__Data for this task__
** begin **

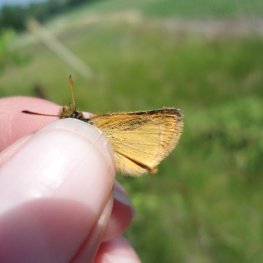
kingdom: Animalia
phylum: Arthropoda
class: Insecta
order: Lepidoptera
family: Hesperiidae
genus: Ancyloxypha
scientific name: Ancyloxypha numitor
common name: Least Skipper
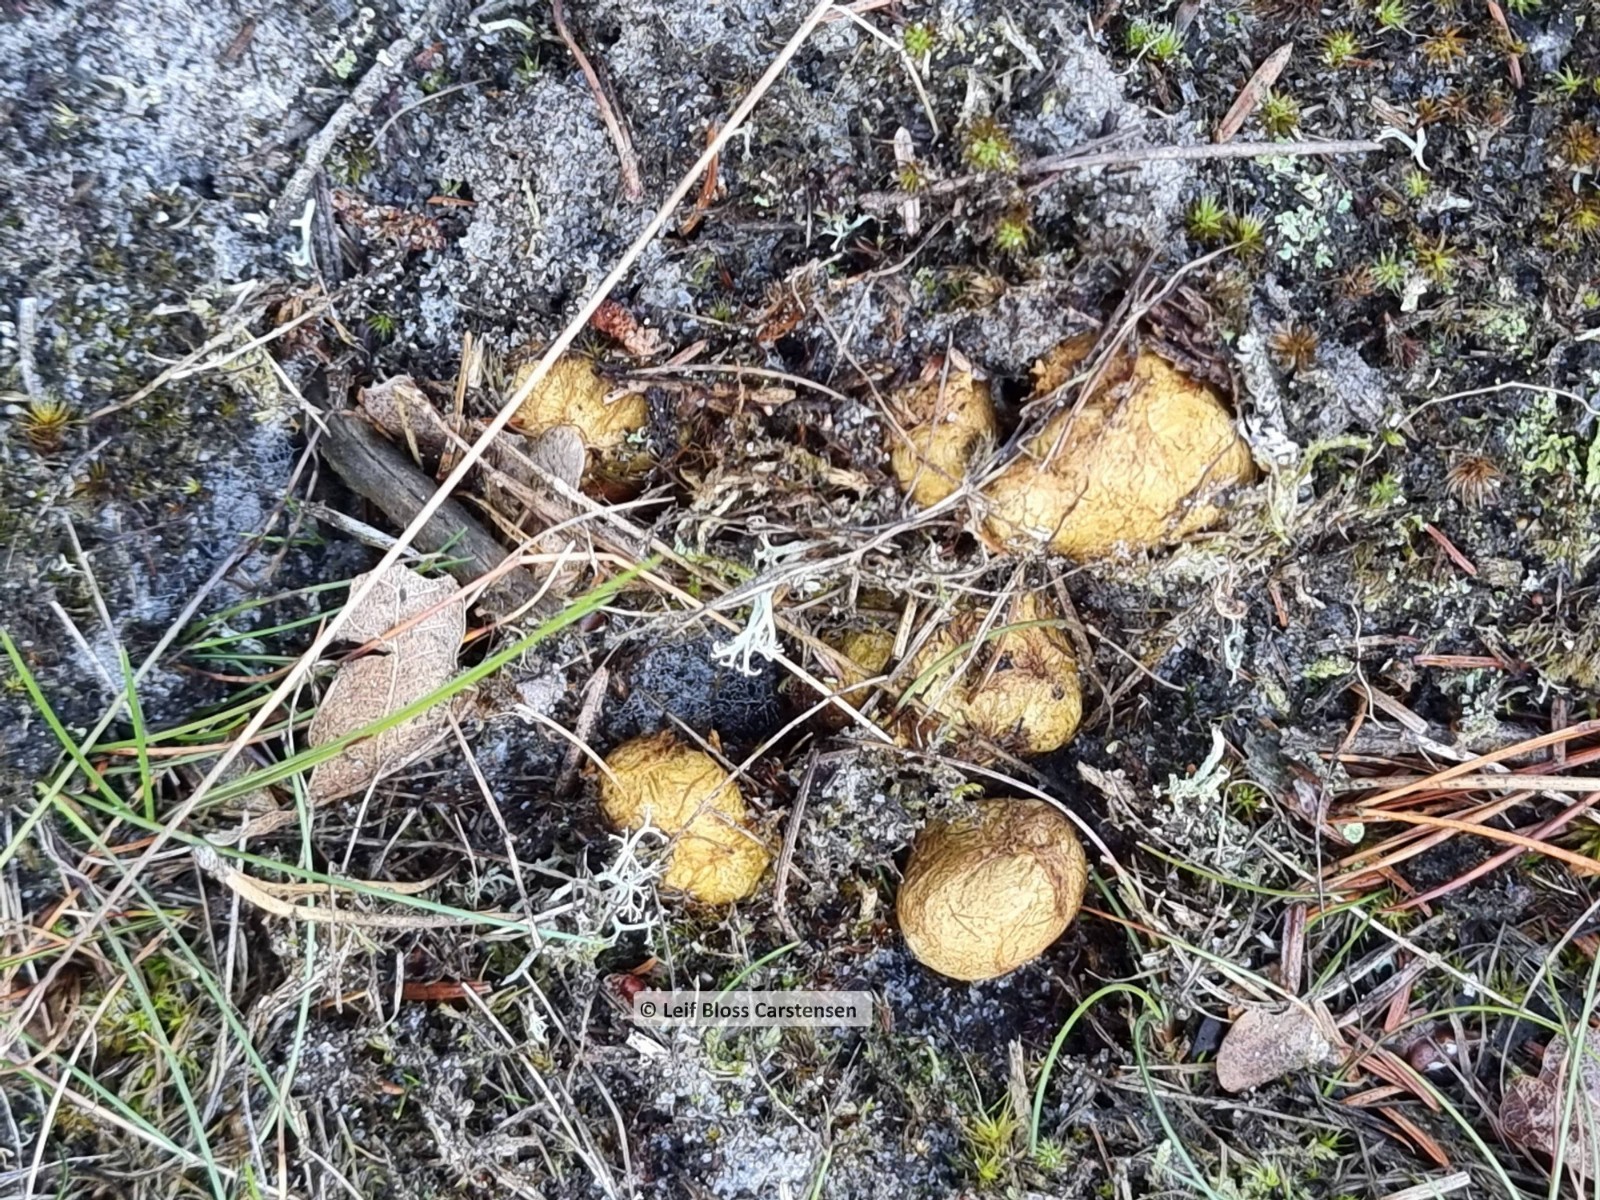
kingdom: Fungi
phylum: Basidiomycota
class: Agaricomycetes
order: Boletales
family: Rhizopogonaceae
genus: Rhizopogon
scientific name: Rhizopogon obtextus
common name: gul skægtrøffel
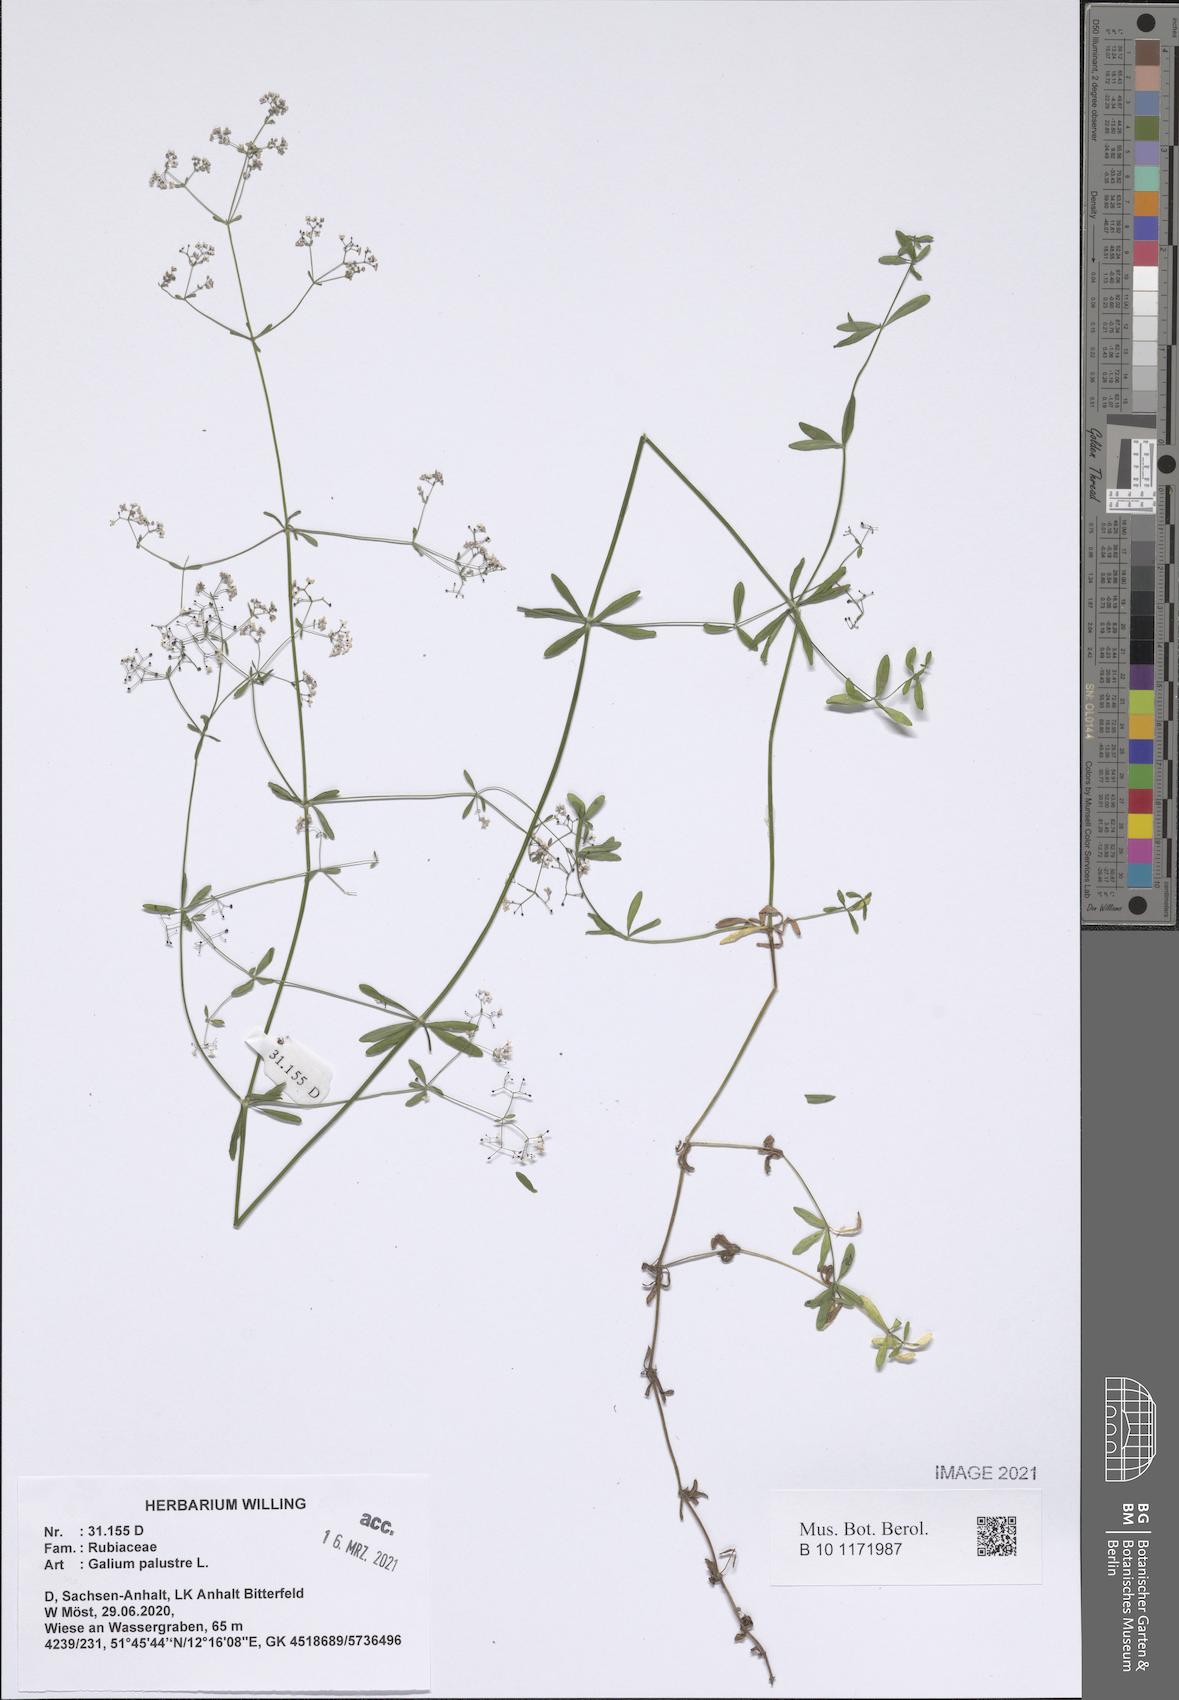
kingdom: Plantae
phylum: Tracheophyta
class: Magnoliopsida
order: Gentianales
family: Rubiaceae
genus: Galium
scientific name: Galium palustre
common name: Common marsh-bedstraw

** end **

__Exercise details__
Give back every line of the records above word for word, leaving out the pictures.

__Right answer__
kingdom: Animalia
phylum: Arthropoda
class: Insecta
order: Lepidoptera
family: Hesperiidae
genus: Ancyloxypha
scientific name: Ancyloxypha numitor
common name: Least Skipper
kingdom: Fungi
phylum: Basidiomycota
class: Agaricomycetes
order: Boletales
family: Rhizopogonaceae
genus: Rhizopogon
scientific name: Rhizopogon obtextus
common name: gul skægtrøffel
kingdom: Plantae
phylum: Tracheophyta
class: Magnoliopsida
order: Gentianales
family: Rubiaceae
genus: Galium
scientific name: Galium palustre
common name: Common marsh-bedstraw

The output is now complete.